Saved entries
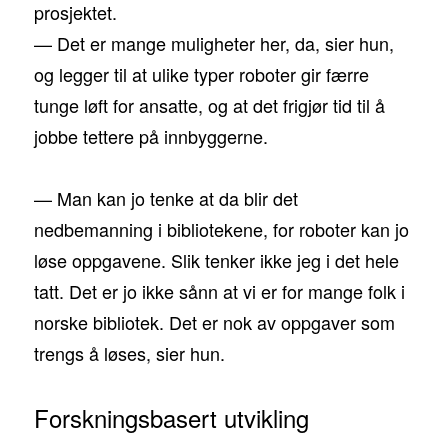
prosjektet.
— Det er mange muligheter her, da, sier hun,
og legger til at ulike typer roboter gir færre
tunge løft for ansatte, og at det frigjør tid til å
jobbe tettere på innbyggerne.
— Man kan jo tenke at da blir det
nedbemanning i bibliotekene, for roboter kan jo
løse oppgavene. Slik tenker ikke jeg i det hele
tatt. Det er jo ikke sånn at vi er for mange folk i
norske bibliotek. Det er nok av oppgaver som
trengs å løses, sier hun.
Forskningsbasert utvikling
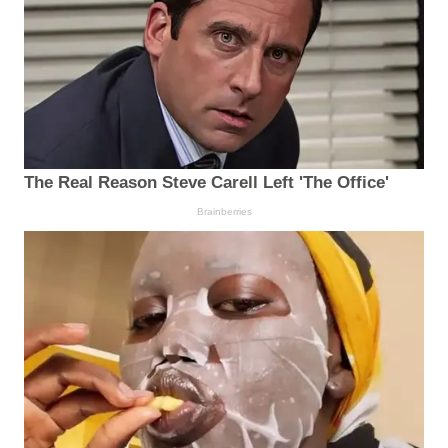
The Real Reason Steve Carell Left 'The Office'
Brainberries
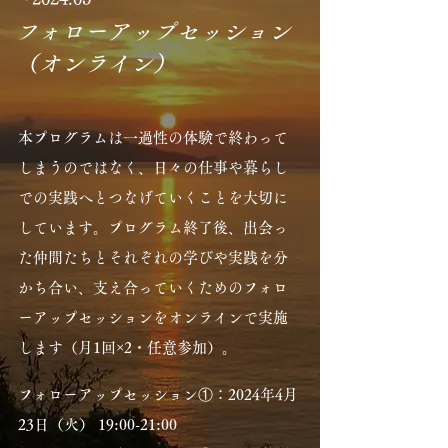
フォローアップセッション
（オンライン）
本プログラムは一過性の体験で終わって
しまうのではなく、日々の仕事や暮らし
での実践へとつなげていくことを大切に
しています。プログラム終了後、出会っ
た仲間たちとそれぞれの学びや実践を分
かち合い、支え合っていくためのフォロ
ーアップセッションをオンラインで実施
します（月1回×2・任意参加）。
フォローアップセッション①：2024年4月
23日（火） 19:00-21:00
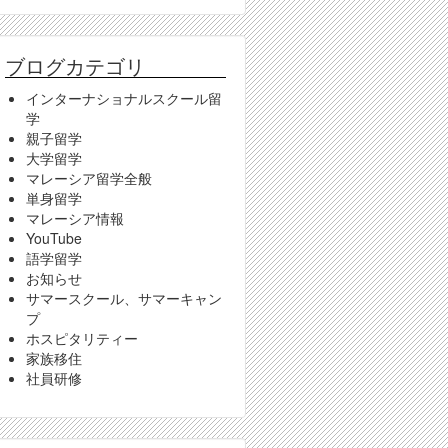
ブログカテゴリ
インターナショナルスクール留
学
親子留学
大学留学
マレーシア留学全般
単身留学
マレーシア情報
YouTube
語学留学
お知らせ
サマースクール、サマーキャン
プ
ホスピタリティー
家族移住
社員研修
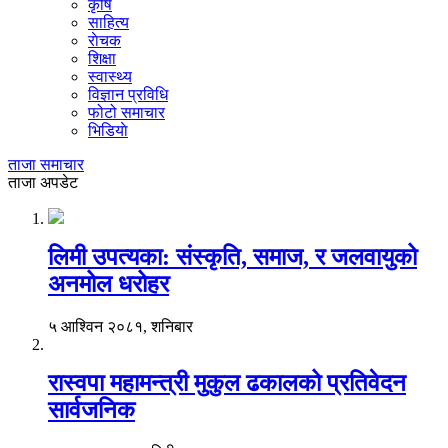
कृषि
साहित्य
राेचक
शिक्षा
स्वास्थ्य
विज्ञान प्रविधि
फोटो समाचार
भिडियाे
ताजा समाचार
ताजा अपडेट
लिमी उपत्यका: संस्कृति, समाज, र जलवायुको
अनमोल धरोहर
५ आश्विन २०८१, शनिबार
रास्वपा महामन्त्री मुकुल ढकालको प्रतिवेदन
सार्वजनिक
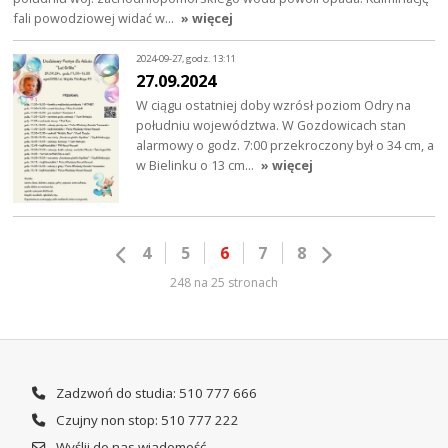
fali powodziowej widać w…
» więcej
2024-09-27, godz. 13:11
27.09.2024
W ciągu ostatniej doby wzrósł poziom Odry na
południu województwa. W Gozdowicach stan
alarmowy o godz. 7:00 przekroczony był o 34 cm, a
w Bielinku o 13 cm…
» więcej
4
5
6
7
8
248 na 25 stronach
Zadzwoń do studia: 510 777 666
Czujny non stop: 510 777 222
Wyślij do nas wiadomość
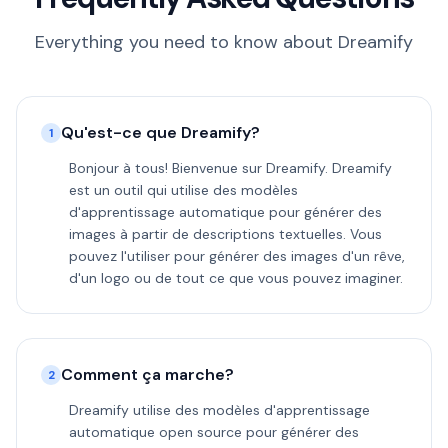
Everything you need to know about Dreamify
Qu'est-ce que Dreamify?
1
Bonjour à tous! Bienvenue sur Dreamify. Dreamify
est un outil qui utilise des modèles
d'apprentissage automatique pour générer des
images à partir de descriptions textuelles. Vous
pouvez l'utiliser pour générer des images d'un rêve,
d'un logo ou de tout ce que vous pouvez imaginer.
Comment ça marche?
2
Dreamify utilise des modèles d'apprentissage
automatique open source pour générer des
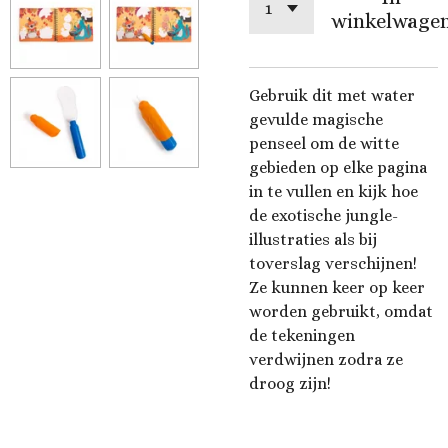
winkelwage
Gebruik dit met water
gevulde magische
penseel om de witte
gebieden op elke pagina
in te vullen en kijk hoe
de exotische jungle-
illustraties als bij
toverslag verschijnen!
Ze kunnen keer op keer
worden gebruikt, omdat
de tekeningen
verdwijnen zodra ze
droog zijn!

▸ Problem details
Write out every line of the data above without changing a word, and leave the pictures out.

▸ Task response
prosjektet.
— Det er mange muligheter her, da, sier hun,
og legger til at ulike typer roboter gir færre
tunge løft for ansatte, og at det frigjør tid til å
jobbe tettere på innbyggerne.
— Man kan jo tenke at da blir det
nedbemanning i bibliotekene, for roboter kan jo
løse oppgavene. Slik tenker ikke jeg i det hele
tatt. Det er jo ikke sånn at vi er for mange folk i
norske bibliotek. Det er nok av oppgaver som
trengs å løses, sier hun.
Forskningsbasert utvikling
The Real Reason Steve Carell Left 'The Office'
Brainberries
フォローアップセッション
（オンライン）
本プログラムは一過性の体験で終わって
しまうのではなく、日々の仕事や暮らし
での実践へとつなげていくことを大切に
しています。プログラム終了後、出会っ
た仲間たちとそれぞれの学びや実践を分
かち合い、支え合っていくためのフォロ
ーアップセッションをオンラインで実施
します（月1回×2・任意参加）。
フォローアップセッション①：2024年4月
23日（火） 19:00-21:00
ブログカテゴリ
インターナショナルスクール留
学
親子留学
大学留学
マレーシア留学全般
単身留学
マレーシア情報
YouTube
語学留学
お知らせ
サマースクール、サマーキャン
プ
ホスピタリティー
家族移住
社員研修
कृषि
साहित्य
राेचक
शिक्षा
स्वास्थ्य
विज्ञान प्रविधि
फोटो समाचार
भिडियाे
ताजा समाचार
ताजा अपडेट
लिमी उपत्यका: संस्कृति, समाज, र जलवायुको
अनमोल धरोहर
५ आश्विन २०८१, शनिबार
रास्वपा महामन्त्री मुकुल ढकालको प्रतिवेदन
सार्वजनिक
fali powodziowej widać w…
» więcej
2024-09-27, godz. 13:11
27.09.2024
W ciągu ostatniej doby wzrósł poziom Odry na
południu województwa. W Gozdowicach stan
alarmowy o godz. 7:00 przekroczony był o 34 cm, a
w Bielinku o 13 cm…
» więcej
4
5
6
7
8
248 na 25 stronach
Zadzwoń do studia: 510 777 666
Czujny non stop: 510 777 222
Wyślij do nas wiadomość
Everything you need to know about Dreamify
Qu'est-ce que Dreamify?
1
Bonjour à tous! Bienvenue sur Dreamify. Dreamify
est un outil qui utilise des modèles
d'apprentissage automatique pour générer des
images à partir de descriptions textuelles. Vous
pouvez l'utiliser pour générer des images d'un rêve,
d'un logo ou de tout ce que vous pouvez imaginer.
Comment ça marche?
2
Dreamify utilise des modèles d'apprentissage
automatique open source pour générer des
winkelwage
Gebruik dit met water
gevulde magische
penseel om de witte
gebieden op elke pagina
in te vullen en kijk hoe
de exotische jungle-
illustraties als bij
toverslag verschijnen!
Ze kunnen keer op keer
worden gebruikt, omdat
de tekeningen
verdwijnen zodra ze
droog zijn!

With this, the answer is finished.